OFSC Announces Landowner Appreciation Week with New Recognition Initiatives

March 22 – 28 Proclaimed OFSC Landowner Appreciation Week 2021

(Barrie, ON: March 18, 2021) – The Ontario Federation of Snowmobile Clubs (OFSC) has declared the week of March 22 – 28 as OFSC Landowner Appreciation Week 2021. Across the province, landowners are the unsung contributors to organized snowmobiling who donate the use of a portion of their private property for snowmobile trails each winter. Their land not only provides OFSC snowmobilers with safe and legal places to ride, but also connects thousands of sections of disparate trails into an integrated, seamless trail network. In addition, private land provides connections to hundreds of rural winter communities for their recreational, social and economic well-being in our traditionally most dormant season.

Without our more than 18,000 generous landowners, trail riders could not enjoy recreational snowmobiling as we know and enjoy it today. So it’s entirely appropriate that we celebrate OFSC Landowner Appreciation Week 2021 as the opportunity for snowmobile clubs, club volunteers, snowmobilers and snowbelt communities to offer every landowner our heartfelt gratitude for the use of their property during this unprecedented and uncertain winter.

 

Save Our Trails: In preparation for OFSC Landowner Appreciation Week 2021, we recently launched several key provincial anti-trespass initiatives.

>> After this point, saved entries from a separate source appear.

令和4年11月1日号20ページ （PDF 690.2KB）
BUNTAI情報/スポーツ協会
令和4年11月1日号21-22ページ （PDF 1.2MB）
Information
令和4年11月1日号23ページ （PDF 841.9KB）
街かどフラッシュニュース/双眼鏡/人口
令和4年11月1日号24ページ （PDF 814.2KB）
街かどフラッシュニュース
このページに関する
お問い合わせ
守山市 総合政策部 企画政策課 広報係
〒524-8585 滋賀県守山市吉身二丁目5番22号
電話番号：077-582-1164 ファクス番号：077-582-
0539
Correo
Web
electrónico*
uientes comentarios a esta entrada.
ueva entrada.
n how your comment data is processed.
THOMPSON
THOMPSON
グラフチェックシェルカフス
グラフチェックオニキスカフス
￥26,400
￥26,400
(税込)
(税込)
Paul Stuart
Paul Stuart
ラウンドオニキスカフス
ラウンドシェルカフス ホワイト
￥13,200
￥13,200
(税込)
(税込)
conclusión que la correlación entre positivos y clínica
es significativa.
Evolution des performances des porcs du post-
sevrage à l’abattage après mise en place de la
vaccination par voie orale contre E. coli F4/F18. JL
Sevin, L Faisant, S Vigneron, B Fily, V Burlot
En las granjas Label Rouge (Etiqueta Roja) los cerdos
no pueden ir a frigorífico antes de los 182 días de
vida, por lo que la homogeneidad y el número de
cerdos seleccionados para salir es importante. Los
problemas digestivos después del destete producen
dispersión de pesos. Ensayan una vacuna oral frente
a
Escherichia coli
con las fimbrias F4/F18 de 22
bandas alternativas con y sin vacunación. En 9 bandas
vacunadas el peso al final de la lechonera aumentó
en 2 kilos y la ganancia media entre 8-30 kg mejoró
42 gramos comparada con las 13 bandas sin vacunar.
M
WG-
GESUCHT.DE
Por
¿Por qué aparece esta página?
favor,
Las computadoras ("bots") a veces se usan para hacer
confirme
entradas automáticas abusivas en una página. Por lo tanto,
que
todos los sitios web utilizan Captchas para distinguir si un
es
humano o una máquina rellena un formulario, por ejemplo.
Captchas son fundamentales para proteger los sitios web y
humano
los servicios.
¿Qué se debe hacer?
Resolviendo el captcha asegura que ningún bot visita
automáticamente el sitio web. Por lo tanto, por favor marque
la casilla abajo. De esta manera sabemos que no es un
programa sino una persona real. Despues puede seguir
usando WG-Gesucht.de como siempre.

One is an ongoing Save Our Trails call to action. It targets making off-trail trespass as socially unacceptable within the snowmobile community as drinking and driving, driving without a seatbelt, or smoking in the workplace are in our society today. Save Our Trails asks individual snowmobilers to support our landowners by spreading the word about responsible behaviour on private property to family and friends, on their social media, and by embracing the behaviour we advocate in the OFSC’s “Friends Don’t Ride With Friends Who Trespass” message.

OFSC Trail Rider Code of Conduct: A second recently introduced initiative is the new OFSC Trail Rider Code of Conduct, the first of its kind developed in North America. The Trail Rider Code of Conduct emphasizes that land use permission is a privilege not a right. It’s a privilege that must be respected and defended by every trail rider adopting the ten responsible behaviours for riding on private property outlined in the Code.

Landowner Radio PSA: In its third key initiative for OFSC Landowner Appreciation Week 2021, we have worked with Skywords Media to develop a radio Public Service Announcement (PSA) to recognize and thank landowners province-wide. The PSA recalls that landowners providing land use for snowmobile trails is a rural tradition that goes back more than 50 years, and extends heartfelt appreciation to each private property owner for making winter safer and more enjoyable.

To coincide with OFSC Landowner Appreciation Week 2021, the PSA is being broadcast on more than 70 participating radio stations until the end of March, and the OFSC is also promoting it through an extensive social media campaign.

OFSC Landowner Appreciation Week 2021 marks the wind-down of the 2020-21 snowmobiling season. But stay tuned, because it’s also the precursor to an ambitious Stay On The Trail/Anti-Trespass Campaign to support our landowners already being planned by the OFSC for launch next fall.

 


 

The Ontario Federation of Snowmobile Clubs (OFSC) is a volunteer led, not for profit association that provides the voice for organized snowmobiling in Ontario. OFSC snowmobile trails managed by 200 community based, member clubs generate up to $3.3 billion in economic activity in the province each year.